En chemin, Rudolphe écouta plusieurs minutes les deux soldats ergoter sur leurs faits d'armes avant de sombrer dans une torpeur relative,bercé par les cahots du véhicule.

«Au fait, mon Lieutenant, vous avez des nouvelles de la capitale ?

— Ouais,mon Lieutenant, vous auriez pas un journal récent par hasard. Vous savez, la censure sur le front... »

L'officier des renseignements médita un instant cette requête. Il sortit de son bagage l'exemplaire du quotidien ramassé le matin même et leur fit le résumé des articles pertinents. Il passa sous silence le gros titre en première page.

«Voyons voir... Un nouveau front menace de s'ouvrir en Arménie. C'est une bonne nouvelle pour nous : si les Ottomans se concentrent ailleurs, l'Entente s'en retrouvera affaiblie. Sinon, quoi d'autre...Poincaré renouvelle sa confiance à Clemenceau malgré les invectives de Briand. À mon avis, c'est aussi un point positif. Seul le Tigre pourra gagner la Paix.

— Vous parlez comme un livre, chef !

— Je prendrais cette allusion comme un compliment, Caporal. Dites-moi plutôt : vous êtes déjà passé par le fort du Barray ?

— C'est que... Je sais pas si on a le droit de vous dire ça.

— Je suis du Deuxième Bureau, si vous devez en parler à quelqu'un, c'est bien à moi !

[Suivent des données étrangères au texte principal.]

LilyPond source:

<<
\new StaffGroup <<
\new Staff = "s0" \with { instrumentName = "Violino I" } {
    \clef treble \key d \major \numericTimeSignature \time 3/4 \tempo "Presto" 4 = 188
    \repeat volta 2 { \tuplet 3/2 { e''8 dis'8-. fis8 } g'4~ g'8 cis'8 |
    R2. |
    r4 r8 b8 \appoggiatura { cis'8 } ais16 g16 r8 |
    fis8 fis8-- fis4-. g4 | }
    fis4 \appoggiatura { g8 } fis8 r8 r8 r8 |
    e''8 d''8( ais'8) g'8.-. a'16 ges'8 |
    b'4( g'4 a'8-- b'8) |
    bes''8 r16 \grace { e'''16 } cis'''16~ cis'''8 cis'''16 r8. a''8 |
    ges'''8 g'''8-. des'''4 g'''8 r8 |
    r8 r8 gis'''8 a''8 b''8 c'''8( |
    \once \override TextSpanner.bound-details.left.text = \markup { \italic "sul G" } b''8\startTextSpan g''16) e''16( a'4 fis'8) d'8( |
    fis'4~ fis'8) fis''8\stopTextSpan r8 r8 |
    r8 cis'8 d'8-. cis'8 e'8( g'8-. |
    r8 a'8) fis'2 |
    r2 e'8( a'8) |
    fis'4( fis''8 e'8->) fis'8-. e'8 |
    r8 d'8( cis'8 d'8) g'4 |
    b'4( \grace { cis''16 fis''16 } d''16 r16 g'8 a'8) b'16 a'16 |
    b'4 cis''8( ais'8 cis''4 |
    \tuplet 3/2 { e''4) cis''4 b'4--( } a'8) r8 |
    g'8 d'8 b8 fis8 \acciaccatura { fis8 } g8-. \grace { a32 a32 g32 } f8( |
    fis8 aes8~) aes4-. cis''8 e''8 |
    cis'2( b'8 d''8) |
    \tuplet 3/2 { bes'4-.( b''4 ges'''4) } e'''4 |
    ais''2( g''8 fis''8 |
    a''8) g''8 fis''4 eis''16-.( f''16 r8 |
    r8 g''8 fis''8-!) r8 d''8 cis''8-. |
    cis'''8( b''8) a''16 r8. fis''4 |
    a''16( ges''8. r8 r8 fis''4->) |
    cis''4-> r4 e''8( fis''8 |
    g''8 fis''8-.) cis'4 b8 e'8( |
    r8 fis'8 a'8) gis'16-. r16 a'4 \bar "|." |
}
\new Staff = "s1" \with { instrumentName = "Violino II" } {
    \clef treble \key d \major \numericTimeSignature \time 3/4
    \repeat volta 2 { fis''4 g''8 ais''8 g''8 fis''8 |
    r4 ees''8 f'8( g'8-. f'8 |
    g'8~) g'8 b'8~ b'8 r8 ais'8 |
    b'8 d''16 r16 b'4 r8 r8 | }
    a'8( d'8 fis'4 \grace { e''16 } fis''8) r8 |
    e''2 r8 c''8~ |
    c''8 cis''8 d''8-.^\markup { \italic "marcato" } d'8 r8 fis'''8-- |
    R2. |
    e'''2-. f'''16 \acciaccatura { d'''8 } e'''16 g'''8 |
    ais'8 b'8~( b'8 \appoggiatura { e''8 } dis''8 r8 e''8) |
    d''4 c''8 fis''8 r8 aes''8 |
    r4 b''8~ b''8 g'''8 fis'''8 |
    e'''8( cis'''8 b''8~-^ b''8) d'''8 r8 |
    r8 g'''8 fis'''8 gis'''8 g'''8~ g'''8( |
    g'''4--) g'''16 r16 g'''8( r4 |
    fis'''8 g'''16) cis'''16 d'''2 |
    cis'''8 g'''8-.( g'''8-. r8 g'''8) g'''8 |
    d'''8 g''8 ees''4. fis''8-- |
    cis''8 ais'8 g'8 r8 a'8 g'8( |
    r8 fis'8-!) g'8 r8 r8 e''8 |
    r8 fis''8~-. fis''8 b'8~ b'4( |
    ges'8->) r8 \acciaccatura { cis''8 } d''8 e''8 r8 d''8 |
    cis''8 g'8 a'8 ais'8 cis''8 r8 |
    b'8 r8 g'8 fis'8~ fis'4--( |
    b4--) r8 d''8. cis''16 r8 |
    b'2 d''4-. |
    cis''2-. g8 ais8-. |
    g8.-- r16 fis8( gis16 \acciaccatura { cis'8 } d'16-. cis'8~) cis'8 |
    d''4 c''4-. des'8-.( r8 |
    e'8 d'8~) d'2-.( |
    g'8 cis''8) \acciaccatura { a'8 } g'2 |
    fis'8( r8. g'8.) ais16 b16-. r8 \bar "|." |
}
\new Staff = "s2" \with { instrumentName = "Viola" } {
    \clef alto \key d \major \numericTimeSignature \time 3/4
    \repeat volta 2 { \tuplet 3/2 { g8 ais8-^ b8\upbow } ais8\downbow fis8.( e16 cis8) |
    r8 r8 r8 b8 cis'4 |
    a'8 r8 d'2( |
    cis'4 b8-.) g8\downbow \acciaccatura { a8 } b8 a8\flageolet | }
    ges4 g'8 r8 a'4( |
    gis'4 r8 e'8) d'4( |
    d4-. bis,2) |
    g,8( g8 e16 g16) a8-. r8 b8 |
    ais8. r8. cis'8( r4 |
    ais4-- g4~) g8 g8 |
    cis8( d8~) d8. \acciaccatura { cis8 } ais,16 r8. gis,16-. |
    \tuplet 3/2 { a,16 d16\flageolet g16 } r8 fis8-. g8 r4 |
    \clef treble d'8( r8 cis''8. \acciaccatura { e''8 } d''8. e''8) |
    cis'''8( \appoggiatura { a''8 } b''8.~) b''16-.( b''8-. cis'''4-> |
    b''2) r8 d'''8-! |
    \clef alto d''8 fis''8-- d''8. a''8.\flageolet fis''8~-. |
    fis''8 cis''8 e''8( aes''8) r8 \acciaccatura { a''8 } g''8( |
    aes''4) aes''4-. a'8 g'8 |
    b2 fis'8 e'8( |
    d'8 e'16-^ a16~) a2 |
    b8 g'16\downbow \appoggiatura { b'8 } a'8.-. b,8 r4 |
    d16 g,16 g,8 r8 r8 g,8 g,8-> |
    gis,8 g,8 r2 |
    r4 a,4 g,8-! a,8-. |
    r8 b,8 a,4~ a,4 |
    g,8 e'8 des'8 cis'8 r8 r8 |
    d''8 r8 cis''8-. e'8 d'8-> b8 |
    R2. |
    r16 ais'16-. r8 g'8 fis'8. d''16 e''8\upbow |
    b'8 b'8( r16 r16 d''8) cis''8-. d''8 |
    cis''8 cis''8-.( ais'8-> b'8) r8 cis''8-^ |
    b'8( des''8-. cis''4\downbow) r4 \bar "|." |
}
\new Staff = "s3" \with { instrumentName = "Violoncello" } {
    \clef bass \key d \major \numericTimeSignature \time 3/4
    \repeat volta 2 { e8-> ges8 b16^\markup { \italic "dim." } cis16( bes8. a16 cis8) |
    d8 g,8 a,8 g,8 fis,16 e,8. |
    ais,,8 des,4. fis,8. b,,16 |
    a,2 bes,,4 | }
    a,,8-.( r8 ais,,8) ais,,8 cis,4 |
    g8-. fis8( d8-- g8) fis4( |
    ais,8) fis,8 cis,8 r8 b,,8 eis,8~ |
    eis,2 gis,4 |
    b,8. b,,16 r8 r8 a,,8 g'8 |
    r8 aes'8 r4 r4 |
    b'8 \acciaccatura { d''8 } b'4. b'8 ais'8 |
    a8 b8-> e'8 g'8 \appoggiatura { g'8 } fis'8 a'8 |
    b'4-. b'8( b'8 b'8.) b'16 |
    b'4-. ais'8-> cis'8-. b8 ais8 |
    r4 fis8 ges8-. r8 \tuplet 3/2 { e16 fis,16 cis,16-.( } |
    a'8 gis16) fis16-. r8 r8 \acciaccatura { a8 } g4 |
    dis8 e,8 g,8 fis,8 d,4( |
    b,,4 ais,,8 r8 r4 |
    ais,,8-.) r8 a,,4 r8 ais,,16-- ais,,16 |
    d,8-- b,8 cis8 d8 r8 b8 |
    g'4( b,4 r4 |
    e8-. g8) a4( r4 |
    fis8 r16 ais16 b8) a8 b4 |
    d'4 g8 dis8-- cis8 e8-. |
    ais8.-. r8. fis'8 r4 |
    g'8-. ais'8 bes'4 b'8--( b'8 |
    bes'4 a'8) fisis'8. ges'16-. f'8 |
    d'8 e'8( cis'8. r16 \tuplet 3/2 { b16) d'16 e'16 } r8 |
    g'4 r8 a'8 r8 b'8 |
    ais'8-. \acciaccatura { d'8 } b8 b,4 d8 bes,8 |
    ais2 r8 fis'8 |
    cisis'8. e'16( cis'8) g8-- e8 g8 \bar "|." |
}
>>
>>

— On n'y ait jamais été, chef. Mais j'ai un copain qui y a amené votre collègue du Renseignement. Il y est pas resté longtemps, mais il m'a raconté que les gars ont mauvaise mine. Y paraît que leur capitaine a viré dingot. Les diables noirs, ils sont pas du genre à faire des boniments ; leur fort il est pépère, pourtant on dirait qu'ils ont tous la trouille là-dedans.

— La trouille de quoi ?

— À les entendre, ça serait comme un monstre tout d'acier qui serait comme la dame blanche.

— Une histoire de fantôme ?

— Y'en a qui dise qu'ils ont respiré trop d'ypérite et qu'ils verraient des choses qui peuvent pas être.

— Et si c'était une arme des boches ?
— Les pruscos ont pas de chars. À part les nôtres ! Et celui-ci serait plus gros qu'un Saint Chamond.»

Rudolphe repensa à la note télégraphiée par Sérusy. Cette affaire n'avait aucun sens. Ce qui le taraudait le plus était l'absence de nouvelles de son camarade depuis deux semaines - une éternité en terme de renseignement militaire. Il était inutile de ruminer les on-dit de la pelote ; le lieutenant laissa ses pensées se déliter devant le spectacle morne du crépuscule franc-comtois.